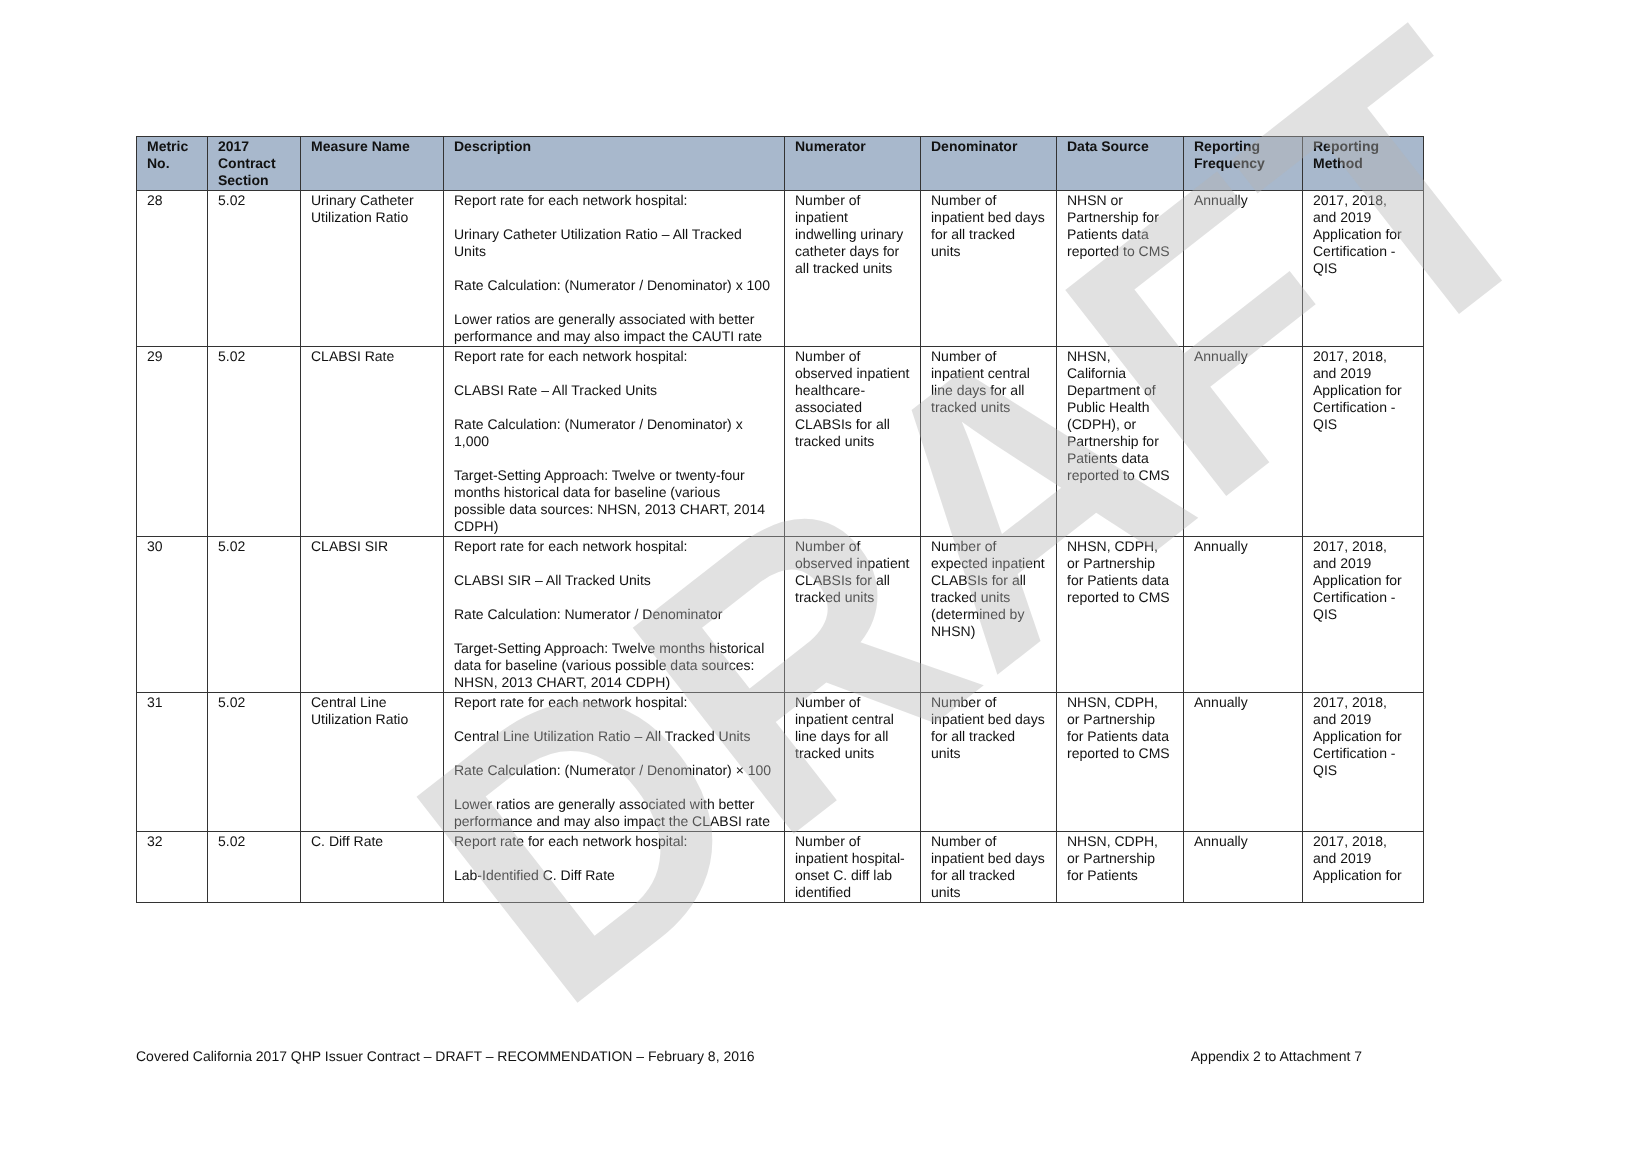| Metric No. | 2017 Contract Section | Measure Name | Description | Numerator | Denominator | Data Source | Reporting Frequency | Reporting Method |
| --- | --- | --- | --- | --- | --- | --- | --- | --- |
| 28 | 5.02 | Urinary Catheter Utilization Ratio | Report rate for each network hospital: Urinary Catheter Utilization Ratio – All Tracked Units Rate Calculation: (Numerator / Denominator) x 100 Lower ratios are generally associated with better performance and may also impact the CAUTI rate | Number of inpatient indwelling urinary catheter days for all tracked units | Number of inpatient bed days for all tracked units | NHSN or Partnership for Patients data reported to CMS | Annually | 2017, 2018, and 2019 Application for Certification - QIS |
| 29 | 5.02 | CLABSI Rate | Report rate for each network hospital: CLABSI Rate – All Tracked Units Rate Calculation: (Numerator / Denominator) x 1,000 Target-Setting Approach: Twelve or twenty-four months historical data for baseline (various possible data sources: NHSN, 2013 CHART, 2014 CDPH) | Number of observed inpatient healthcare-associated CLABSIs for all tracked units | Number of inpatient central line days for all tracked units | NHSN, California Department of Public Health (CDPH), or Partnership for Patients data reported to CMS | Annually | 2017, 2018, and 2019 Application for Certification - QIS |
| 30 | 5.02 | CLABSI SIR | Report rate for each network hospital: CLABSI SIR – All Tracked Units Rate Calculation: Numerator / Denominator Target-Setting Approach: Twelve months historical data for baseline (various possible data sources: NHSN, 2013 CHART, 2014 CDPH) | Number of observed inpatient CLABSIs for all tracked units | Number of expected inpatient CLABSIs for all tracked units (determined by NHSN) | NHSN, CDPH, or Partnership for Patients data reported to CMS | Annually | 2017, 2018, and 2019 Application for Certification - QIS |
| 31 | 5.02 | Central Line Utilization Ratio | Report rate for each network hospital: Central Line Utilization Ratio – All Tracked Units Rate Calculation: (Numerator / Denominator) × 100 Lower ratios are generally associated with better performance and may also impact the CLABSI rate | Number of inpatient central line days for all tracked units | Number of inpatient bed days for all tracked units | NHSN, CDPH, or Partnership for Patients data reported to CMS | Annually | 2017, 2018, and 2019 Application for Certification - QIS |
| 32 | 5.02 | C. Diff Rate | Report rate for each network hospital: Lab-Identified C. Diff Rate | Number of inpatient hospital-onset C. diff lab identified | Number of inpatient bed days for all tracked units | NHSN, CDPH, or Partnership for Patients | Annually | 2017, 2018, and 2019 Application for |
DRAFT
Covered California 2017 QHP Issuer Contract – DRAFT – RECOMMENDATION – February 8, 2016 Appendix 2 to Attachment 7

^^^^^^^^^^^^^^^^

- [WHAT THIS TASK INVOLVES]
Leaving the images out, return every record exactly.

- [SOLUTION]
| Metric No. | 2017 Contract Section | Measure Name | Description | Numerator | Denominator | Data Source | Reporting Frequency | Reporting Method |
| --- | --- | --- | --- | --- | --- | --- | --- | --- |
| 28 | 5.02 | Urinary Catheter Utilization Ratio | Report rate for each network hospital: Urinary Catheter Utilization Ratio – All Tracked Units Rate Calculation: (Numerator / Denominator) x 100 Lower ratios are generally associated with better performance and may also impact the CAUTI rate | Number of inpatient indwelling urinary catheter days for all tracked units | Number of inpatient bed days for all tracked units | NHSN or Partnership for Patients data reported to CMS | Annually | 2017, 2018, and 2019 Application for Certification - QIS |
| 29 | 5.02 | CLABSI Rate | Report rate for each network hospital: CLABSI Rate – All Tracked Units Rate Calculation: (Numerator / Denominator) x 1,000 Target-Setting Approach: Twelve or twenty-four months historical data for baseline (various possible data sources: NHSN, 2013 CHART, 2014 CDPH) | Number of observed inpatient healthcare-associated CLABSIs for all tracked units | Number of inpatient central line days for all tracked units | NHSN, California Department of Public Health (CDPH), or Partnership for Patients data reported to CMS | Annually | 2017, 2018, and 2019 Application for Certification - QIS |
| 30 | 5.02 | CLABSI SIR | Report rate for each network hospital: CLABSI SIR – All Tracked Units Rate Calculation: Numerator / Denominator Target-Setting Approach: Twelve months historical data for baseline (various possible data sources: NHSN, 2013 CHART, 2014 CDPH) | Number of observed inpatient CLABSIs for all tracked units | Number of expected inpatient CLABSIs for all tracked units (determined by NHSN) | NHSN, CDPH, or Partnership for Patients data reported to CMS | Annually | 2017, 2018, and 2019 Application for Certification - QIS |
| 31 | 5.02 | Central Line Utilization Ratio | Report rate for each network hospital: Central Line Utilization Ratio – All Tracked Units Rate Calculation: (Numerator / Denominator) × 100 Lower ratios are generally associated with better performance and may also impact the CLABSI rate | Number of inpatient central line days for all tracked units | Number of inpatient bed days for all tracked units | NHSN, CDPH, or Partnership for Patients data reported to CMS | Annually | 2017, 2018, and 2019 Application for Certification - QIS |
| 32 | 5.02 | C. Diff Rate | Report rate for each network hospital: Lab-Identified C. Diff Rate | Number of inpatient hospital-onset C. diff lab identified | Number of inpatient bed days for all tracked units | NHSN, CDPH, or Partnership for Patients | Annually | 2017, 2018, and 2019 Application for |
DRAFT
Covered California 2017 QHP Issuer Contract – DRAFT – RECOMMENDATION – February 8, 2016 Appendix 2 to Attachment 7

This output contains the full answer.